M14130 Sleaze, Scandal and Corruption

Since the early 1990s, a series of major scandals in both the financial and most especially the political worlds has resulted in close attention being paid to the issue of corruption and its links to political legitimacy and stability. Indeed, in many countries - in both the developed as well as the developing world - corruption seems to have become almost an obsession. Concern about corruption has become a powerful policy narrative: the explanation of last resort for a whole range of failures and disappointments in the fields of politics, economics and culture.
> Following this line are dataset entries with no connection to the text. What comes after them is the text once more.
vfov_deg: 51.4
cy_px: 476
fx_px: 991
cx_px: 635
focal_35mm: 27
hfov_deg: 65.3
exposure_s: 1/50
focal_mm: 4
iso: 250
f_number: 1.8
In the more established democracies, worries about corruption have become enmeshed in a wider debate about trust in the political class.
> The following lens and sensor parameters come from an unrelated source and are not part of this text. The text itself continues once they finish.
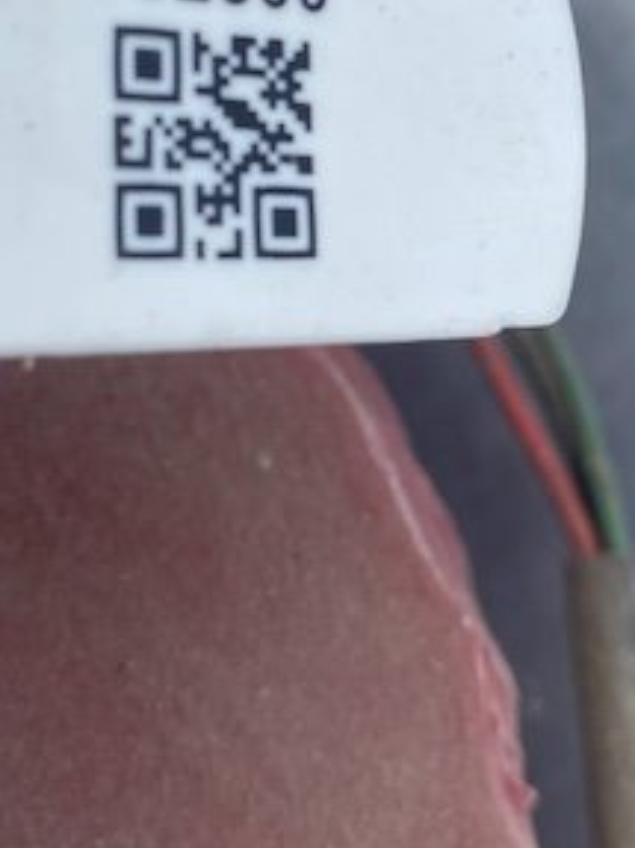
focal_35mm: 58
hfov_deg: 25.1
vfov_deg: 32.0
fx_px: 1420
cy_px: 118
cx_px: 236
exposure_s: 1/296
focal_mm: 4.25
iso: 32
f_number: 1.8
The module focused on empirical and theoretical studies of sleaze, scandal and corruption and explored such questions as:

  • How can corruption be effectively assessed and measured
  • Under what circumstances do incidents of corruption become scandals
  • Does the focus on sleaze reflect the 'tabloidisation' of political life
  • What are the impacts of corruption and scandal on democratic legitimacy and stability
  • Can 'good governance' offer an effective counter-measure to corruption
  • Is corporate corruption on the increase and, if so, how can this be explained
  • What connections exist between high level political corruption and organised crime

Current Research

There are three separate, but interlinked, strands to Professor Heywood's research which are all driven by the core question of how can we better understand the relationship between institutional structures, policy formulation and political outcomes. His approach has been informed by neo-institutionalism, both in its historical ('path dependency') and political ('network modelling') variants. Political corruption:

  • Why do the core 'remedies' for corruption, as prescribed by the World Bank, OECD and other institutions, fail to work as expected in established democracies?
  • What can we learn from 'least corrupt' countries, such as the UK and Sweden, about the 'danger zones' of corruption?
  • Does the increased focus on corruption by political leaders and the media since the early 1990s reflect a rise in the incidence of corruption, or a change in its political instrumentalisation?
  • What are the relationships between corruption, scandal and political trust?

Executive capacity:

  • How do political executives in developed European democracies manage increased public expectation in the context of declining capacity?
  • What can the literature on comparative politics bring to the analysis of the role of the executive in policy-making which public policy approaches fail to capture?

Democratic design and state development:

  • The particular focus here is on Spain: how was this country able to establish a functioning democracy in the aftermath of a long-term repressive dictatorship, and how has territorial integrity been maintained?
  • What are the key threats to democratic stability in Spain, and how have the 'contradictions' of the country been managed?